International agency Fitch Ratings has confirmed as “stable” the credit rating of A + awarded to Malta last August – the first time it has upgraded our country in a decade.
In their report, Fitch Ratings predict that Malta will end last year with a growth of 7% as opposed to its forecast of six months earlier of just over 4%. This upward revision reflects the country’s better than expected performance in the balance of international payments.
For this year Fitch Ratings predicts 5.9% growth for the country, almost double the growth observed in other countries with a similar rating. In their previous report, Fitch Ratings were predicting a 3.7% growth in 2018.
The upward revision in the forecast is due to several factors. Among others the Fitch Ratings report states that ” domestic demand will remain strong with declining unemployment and increase in wages pushing up private consumption “, while exports, especially services, are expected to continue to gather momentum.
Fitch Ratings predicts that the Government is expected to have a surplus in public finances higher than forecast in the last Budget. The report says that “the fiscal surplus is likely to outperform the government’s initial target of 0.6% of GDP in 2017 and is now estimated at 2% of GDP “. It is expected that this year our country will have a surplus of 1.5% of national wealth, compared with a 1.8% deficit in countries with a rating similar to that of Malta.

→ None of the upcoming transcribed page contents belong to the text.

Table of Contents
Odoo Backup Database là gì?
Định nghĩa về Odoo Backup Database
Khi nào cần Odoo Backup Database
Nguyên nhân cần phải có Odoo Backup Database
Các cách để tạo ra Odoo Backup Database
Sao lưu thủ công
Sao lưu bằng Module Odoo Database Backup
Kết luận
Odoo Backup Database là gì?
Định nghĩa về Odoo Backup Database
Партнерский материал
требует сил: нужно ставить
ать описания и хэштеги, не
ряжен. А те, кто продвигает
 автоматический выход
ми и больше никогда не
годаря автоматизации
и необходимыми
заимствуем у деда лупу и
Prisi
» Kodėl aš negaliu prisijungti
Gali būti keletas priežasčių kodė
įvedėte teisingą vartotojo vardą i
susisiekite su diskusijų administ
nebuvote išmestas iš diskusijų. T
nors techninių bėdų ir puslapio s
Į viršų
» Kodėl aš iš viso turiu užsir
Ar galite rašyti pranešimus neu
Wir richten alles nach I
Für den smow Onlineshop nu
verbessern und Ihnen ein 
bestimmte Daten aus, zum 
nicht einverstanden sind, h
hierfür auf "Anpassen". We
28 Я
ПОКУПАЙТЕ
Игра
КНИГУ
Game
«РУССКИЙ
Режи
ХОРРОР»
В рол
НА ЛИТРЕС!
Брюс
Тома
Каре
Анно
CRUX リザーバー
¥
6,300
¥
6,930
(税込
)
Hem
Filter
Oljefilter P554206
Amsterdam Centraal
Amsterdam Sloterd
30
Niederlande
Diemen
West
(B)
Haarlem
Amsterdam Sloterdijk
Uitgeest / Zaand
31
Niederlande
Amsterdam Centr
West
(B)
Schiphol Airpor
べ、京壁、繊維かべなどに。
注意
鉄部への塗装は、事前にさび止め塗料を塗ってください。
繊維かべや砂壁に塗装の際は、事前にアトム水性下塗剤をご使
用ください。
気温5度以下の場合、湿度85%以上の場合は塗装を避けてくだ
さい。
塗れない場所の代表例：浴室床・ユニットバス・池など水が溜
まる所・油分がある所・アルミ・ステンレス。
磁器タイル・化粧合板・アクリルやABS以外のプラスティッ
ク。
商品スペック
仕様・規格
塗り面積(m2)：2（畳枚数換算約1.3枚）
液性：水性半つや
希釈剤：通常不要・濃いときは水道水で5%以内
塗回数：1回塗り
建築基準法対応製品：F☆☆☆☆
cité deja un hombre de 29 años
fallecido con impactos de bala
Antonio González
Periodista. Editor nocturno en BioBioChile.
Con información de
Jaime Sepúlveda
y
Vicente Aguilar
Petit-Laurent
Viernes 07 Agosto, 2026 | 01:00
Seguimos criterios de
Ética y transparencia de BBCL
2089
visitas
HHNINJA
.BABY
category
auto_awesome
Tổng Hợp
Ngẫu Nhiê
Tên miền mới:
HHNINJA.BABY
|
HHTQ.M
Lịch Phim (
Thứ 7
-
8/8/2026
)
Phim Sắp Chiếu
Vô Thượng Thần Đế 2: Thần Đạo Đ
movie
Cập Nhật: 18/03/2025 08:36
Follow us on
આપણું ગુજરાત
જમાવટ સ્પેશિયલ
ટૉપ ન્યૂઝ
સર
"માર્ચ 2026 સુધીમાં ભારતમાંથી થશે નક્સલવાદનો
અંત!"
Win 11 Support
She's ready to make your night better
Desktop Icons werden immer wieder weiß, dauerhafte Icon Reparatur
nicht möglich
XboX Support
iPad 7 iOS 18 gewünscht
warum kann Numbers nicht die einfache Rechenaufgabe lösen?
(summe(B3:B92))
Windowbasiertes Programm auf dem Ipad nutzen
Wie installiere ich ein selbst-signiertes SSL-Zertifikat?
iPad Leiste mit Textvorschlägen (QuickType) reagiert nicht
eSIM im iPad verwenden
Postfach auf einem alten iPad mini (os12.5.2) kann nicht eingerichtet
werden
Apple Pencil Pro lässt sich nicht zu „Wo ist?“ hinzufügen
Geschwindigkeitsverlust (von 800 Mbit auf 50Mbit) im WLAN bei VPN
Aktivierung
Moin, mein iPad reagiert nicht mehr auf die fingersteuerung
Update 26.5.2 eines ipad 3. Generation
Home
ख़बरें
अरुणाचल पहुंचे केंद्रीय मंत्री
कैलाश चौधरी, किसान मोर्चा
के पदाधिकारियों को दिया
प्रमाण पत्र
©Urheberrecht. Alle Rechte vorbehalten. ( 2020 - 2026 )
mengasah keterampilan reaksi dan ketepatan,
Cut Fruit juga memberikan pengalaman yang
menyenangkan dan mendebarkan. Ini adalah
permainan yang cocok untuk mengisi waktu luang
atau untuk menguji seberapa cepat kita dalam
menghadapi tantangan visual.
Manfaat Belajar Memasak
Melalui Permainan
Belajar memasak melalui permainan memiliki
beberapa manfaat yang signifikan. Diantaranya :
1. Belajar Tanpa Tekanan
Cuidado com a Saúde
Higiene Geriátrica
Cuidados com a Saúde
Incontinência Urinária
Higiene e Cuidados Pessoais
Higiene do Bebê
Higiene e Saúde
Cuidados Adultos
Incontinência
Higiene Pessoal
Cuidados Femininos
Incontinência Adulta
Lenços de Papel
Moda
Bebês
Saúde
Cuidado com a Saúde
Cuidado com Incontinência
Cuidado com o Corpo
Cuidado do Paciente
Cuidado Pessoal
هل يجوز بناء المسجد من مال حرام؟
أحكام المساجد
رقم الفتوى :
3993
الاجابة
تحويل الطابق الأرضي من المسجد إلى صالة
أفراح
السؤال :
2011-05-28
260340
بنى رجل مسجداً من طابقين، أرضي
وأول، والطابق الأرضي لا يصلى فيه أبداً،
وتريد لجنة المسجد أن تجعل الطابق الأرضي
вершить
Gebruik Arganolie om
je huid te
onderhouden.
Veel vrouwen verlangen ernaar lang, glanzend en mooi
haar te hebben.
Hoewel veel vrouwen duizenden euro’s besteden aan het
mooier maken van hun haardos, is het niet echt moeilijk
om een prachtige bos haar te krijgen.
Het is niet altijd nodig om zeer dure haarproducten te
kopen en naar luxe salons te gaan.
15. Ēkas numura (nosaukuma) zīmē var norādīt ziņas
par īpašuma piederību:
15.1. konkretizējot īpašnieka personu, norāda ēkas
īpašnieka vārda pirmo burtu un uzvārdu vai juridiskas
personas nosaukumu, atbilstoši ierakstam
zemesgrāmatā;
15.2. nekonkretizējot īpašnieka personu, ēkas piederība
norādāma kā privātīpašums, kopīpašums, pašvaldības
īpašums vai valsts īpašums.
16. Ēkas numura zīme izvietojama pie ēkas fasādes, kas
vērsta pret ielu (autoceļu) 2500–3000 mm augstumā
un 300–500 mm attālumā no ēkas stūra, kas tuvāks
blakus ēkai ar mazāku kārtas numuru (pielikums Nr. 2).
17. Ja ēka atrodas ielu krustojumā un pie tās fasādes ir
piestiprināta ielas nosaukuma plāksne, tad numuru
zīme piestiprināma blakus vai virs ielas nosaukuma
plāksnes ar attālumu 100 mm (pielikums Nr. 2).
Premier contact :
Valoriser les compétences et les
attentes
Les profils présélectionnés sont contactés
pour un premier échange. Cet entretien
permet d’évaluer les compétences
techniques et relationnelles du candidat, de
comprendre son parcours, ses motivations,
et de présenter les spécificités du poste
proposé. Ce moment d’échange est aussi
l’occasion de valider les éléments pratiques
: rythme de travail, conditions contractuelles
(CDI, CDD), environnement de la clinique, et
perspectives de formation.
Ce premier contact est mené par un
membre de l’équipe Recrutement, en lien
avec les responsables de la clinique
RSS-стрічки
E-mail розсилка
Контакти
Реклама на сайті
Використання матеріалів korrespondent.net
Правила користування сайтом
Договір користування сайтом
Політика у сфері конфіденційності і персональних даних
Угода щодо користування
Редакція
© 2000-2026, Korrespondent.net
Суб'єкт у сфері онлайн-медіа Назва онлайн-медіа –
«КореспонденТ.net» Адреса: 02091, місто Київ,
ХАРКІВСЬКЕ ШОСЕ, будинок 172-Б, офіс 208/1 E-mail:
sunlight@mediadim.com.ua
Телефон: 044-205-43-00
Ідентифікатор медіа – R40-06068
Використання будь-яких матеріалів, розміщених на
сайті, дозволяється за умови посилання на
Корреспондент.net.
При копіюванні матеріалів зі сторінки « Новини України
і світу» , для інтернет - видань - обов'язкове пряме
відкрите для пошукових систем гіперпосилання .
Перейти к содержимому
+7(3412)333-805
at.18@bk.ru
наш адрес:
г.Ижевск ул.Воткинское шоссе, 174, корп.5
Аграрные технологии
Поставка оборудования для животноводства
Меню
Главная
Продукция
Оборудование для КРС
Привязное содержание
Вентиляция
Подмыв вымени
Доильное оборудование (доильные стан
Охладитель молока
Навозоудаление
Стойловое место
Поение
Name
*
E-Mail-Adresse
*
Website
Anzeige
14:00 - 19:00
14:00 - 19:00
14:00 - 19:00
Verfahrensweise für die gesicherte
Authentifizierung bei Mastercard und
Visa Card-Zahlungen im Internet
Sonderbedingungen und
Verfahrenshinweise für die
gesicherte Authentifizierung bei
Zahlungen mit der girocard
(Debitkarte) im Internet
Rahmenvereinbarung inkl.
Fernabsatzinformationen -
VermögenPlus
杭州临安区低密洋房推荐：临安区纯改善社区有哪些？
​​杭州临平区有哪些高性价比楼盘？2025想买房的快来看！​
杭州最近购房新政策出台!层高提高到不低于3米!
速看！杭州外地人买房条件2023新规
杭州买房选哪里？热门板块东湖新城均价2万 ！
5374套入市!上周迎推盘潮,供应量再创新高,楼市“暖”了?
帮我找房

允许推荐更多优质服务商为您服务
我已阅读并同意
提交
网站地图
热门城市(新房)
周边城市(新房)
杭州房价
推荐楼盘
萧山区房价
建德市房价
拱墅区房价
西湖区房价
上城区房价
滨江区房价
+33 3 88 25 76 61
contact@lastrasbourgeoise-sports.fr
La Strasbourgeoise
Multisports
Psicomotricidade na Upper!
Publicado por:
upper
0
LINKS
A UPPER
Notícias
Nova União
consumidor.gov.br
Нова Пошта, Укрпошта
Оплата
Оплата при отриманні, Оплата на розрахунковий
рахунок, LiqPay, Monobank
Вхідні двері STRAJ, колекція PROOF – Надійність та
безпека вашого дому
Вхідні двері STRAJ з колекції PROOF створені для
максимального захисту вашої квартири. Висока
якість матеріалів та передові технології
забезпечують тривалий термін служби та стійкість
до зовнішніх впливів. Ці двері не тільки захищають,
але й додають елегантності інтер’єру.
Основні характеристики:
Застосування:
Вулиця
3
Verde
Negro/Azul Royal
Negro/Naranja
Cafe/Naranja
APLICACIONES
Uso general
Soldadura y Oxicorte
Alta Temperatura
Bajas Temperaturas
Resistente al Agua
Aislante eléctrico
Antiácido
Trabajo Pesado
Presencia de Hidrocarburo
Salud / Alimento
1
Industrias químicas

Fitch Ratings also said that improvement in public finances is due to structural changes. Among others mentioned, it states that the social cost is under control while “savings from ongoing comprehensive spending reviews ” were made. Therefore, the national debt is “on a firm downward trajectory supported by high nominal GDP growth and ongoing expected fiscal surpluses“, so that by 2019 it is expected to fall to 45% of the national wealth, compared to the average of 47.5% in countries with similar rating to Malta.
This positive report by Fitch Ratings shows that not only our country has achieved a higher rating than it had in previous years, but now has economic and financial results which are significantly better than those of countries with the same rating. This should lead to more interest from foreign investors resulting in a stronger economy.